Действительно, на довольствие поставили, но лишь по нормам солдатским. Да и ладно бы, если еды по этим мерам достаточно было, пусть и не изысканной. Так нет, солонины и ячменя со ржаной мукой хватит разве только на четыре дня, ведь рассчитывать надо на два десятка мужчин. А выдали на седмицу, то есть на неделю, и будто бы человек на десять.
— С приварком разберёмся. На, держи, — сказал я и выдал Кашину три увесистых серебряных монеты.
Сержант посмотрел на монеты, на меня, снова на монеты.
— Прошу простить меня за вольность. А что, срамных девок ещё приглашать? Али изысков каких употребить желаете? Табаку купить, венгерского вина? — спросил Кашин, введя меня в замешательство.
Как-то я даже не подумал о том, что тут ещё и девки есть. Нет, мне такое счастье и задаром не нужно. Читал я про срамные болезни этого времени. Да и не люблю откровенную грязь в отношениях между мужчиной и женщиной. Но сам факт, что они тут есть, уже интересный.
— Маркитанты, как я слышал, тут имеются, тот же Исхак, что мы видели. Вот у них на всех и возьми… Не знаю, сала, хлеба да какой редиски, — сказал я и вновь встретил непонимание.
— Редьки, может, ваше благородие испрашивали. Редиску не ведаю такую, — сказал сержант.
— Давай редьку! — сказал я.
Не люблю я её, но буду есть — зараза, с витаминами, полезная.
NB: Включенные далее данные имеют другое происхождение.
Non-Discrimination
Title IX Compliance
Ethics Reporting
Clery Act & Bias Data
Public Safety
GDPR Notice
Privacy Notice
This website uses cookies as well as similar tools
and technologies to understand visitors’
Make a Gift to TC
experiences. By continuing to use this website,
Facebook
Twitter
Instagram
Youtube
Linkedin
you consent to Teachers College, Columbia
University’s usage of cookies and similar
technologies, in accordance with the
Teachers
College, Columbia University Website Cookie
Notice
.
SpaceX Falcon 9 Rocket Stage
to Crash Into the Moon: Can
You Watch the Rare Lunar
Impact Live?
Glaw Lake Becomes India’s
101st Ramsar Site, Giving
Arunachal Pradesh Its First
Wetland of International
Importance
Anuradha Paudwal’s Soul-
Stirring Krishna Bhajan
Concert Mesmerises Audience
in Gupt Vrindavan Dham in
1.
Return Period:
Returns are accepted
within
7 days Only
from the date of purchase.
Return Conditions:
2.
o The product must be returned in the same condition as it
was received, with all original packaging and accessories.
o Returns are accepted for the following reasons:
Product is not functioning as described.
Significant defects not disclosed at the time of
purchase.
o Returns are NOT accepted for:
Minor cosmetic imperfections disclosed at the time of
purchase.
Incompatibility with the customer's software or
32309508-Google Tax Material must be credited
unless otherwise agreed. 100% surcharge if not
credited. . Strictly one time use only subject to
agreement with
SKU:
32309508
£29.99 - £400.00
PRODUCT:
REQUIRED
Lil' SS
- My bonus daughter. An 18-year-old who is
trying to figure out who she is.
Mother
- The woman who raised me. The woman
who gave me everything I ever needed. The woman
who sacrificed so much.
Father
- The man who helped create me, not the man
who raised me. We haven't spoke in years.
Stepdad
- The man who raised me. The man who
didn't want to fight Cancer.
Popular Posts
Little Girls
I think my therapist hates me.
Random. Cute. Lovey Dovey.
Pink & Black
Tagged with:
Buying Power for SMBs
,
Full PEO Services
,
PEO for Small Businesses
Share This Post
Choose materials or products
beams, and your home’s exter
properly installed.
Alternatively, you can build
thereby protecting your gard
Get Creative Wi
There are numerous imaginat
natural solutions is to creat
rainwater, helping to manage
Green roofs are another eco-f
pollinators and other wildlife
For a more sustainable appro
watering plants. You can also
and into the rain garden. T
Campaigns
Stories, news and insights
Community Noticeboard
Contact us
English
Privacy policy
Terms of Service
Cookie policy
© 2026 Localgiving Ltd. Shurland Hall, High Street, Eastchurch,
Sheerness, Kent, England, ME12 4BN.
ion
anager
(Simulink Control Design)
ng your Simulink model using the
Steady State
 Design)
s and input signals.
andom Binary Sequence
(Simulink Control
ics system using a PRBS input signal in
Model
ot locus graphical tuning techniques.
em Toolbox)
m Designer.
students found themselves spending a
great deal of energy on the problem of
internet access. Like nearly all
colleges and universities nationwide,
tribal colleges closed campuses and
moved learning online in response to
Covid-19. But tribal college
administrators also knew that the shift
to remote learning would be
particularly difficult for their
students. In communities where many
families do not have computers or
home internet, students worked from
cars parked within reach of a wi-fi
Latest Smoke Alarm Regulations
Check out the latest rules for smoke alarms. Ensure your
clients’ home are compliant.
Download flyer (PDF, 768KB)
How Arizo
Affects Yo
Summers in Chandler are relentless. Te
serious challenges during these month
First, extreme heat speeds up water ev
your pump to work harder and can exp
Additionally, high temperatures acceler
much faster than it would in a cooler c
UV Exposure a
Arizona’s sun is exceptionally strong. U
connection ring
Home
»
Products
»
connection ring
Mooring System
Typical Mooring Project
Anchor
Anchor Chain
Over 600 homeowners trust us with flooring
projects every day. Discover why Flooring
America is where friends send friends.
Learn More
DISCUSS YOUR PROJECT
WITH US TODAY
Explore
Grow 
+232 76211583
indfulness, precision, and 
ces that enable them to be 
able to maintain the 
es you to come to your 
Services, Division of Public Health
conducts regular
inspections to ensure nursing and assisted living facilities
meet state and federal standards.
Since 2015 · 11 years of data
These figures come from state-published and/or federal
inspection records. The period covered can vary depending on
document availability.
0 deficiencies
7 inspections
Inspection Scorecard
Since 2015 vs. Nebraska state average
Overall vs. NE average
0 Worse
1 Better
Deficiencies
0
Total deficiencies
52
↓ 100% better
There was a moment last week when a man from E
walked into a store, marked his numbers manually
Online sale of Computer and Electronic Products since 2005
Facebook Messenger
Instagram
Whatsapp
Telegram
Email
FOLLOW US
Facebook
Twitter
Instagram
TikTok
Три монеты по четверти экю, так определил те кругляши с щитом Кашин. По его словам оказывалось, что за такие деньги у маркитантов он может даже сторговать и вино для повседневного потребления в течение недели для меня и, как намекнул сержант, и его.
Идею употреблять горячительные напитки я отмёл. Тем более, что нам было выдано положенное солдатам хлебное вино. А вот организовать не только котловое питание, но и кипячение воды были обязаны. И для этого нужно было ещё отправиться самостоятельно в лес за дровами. Благо, мы почти в лесу и находились, на месте произошедшего не так давно сражения.
Не самое лучше место, следует сказать. Мух было не просто что много, их было кошмар как много. Если тела убитых французов, как и русских, были преданы земле, то никто не озаботился присыпать землёй те места, где была пролита кровь и даже утеряны части тела. Вот и роились мухи, благо, что не конец лета, так ещё не кусались. Но приятного всё равно мало.
— Отправь солдат, чтобы прибрались… присыпали землёй, где мухи кружат, — уклончиво сказал я, намекая ещё и на следы человеческой жизнедеятельности.
Дело в том, что нам выделили место под проживание на окраине русского лагеря, у того же леса, куда справлять свою нужду русские солдаты далеко не бегали, предпочитая ветерок, обдувающий чресла во время вдумчивого процесса…
Я уже слышал, что французы, как и поляки, могут прятаться в лесу и разведывать, оттого никто не хотел быть застигнутым врагом врасплох, да ещё и со спущенными портками. Потому и гадили в поле.
Такая вот санитария… Будем обязательно исправлять. И уже прямо сейчас.
— Эка! Гляди, каких цац тут прибавилось до нас! — услышал я противный голос.
И почему нельзя без всего этого? Спокойно жить и вежливо знакомиться? К нам, ну или ко мне, пожаловали три офицера. Судя по всему, один лейтенант, а два — плюс-минус моего чина, или прапорщики.
— Что смотришь, гвардия? У себя в полку токмо чистеньких и видишь. Чего это гвардии воевать? — продолжал задирать меня офицер, на радость своей группы поддержки.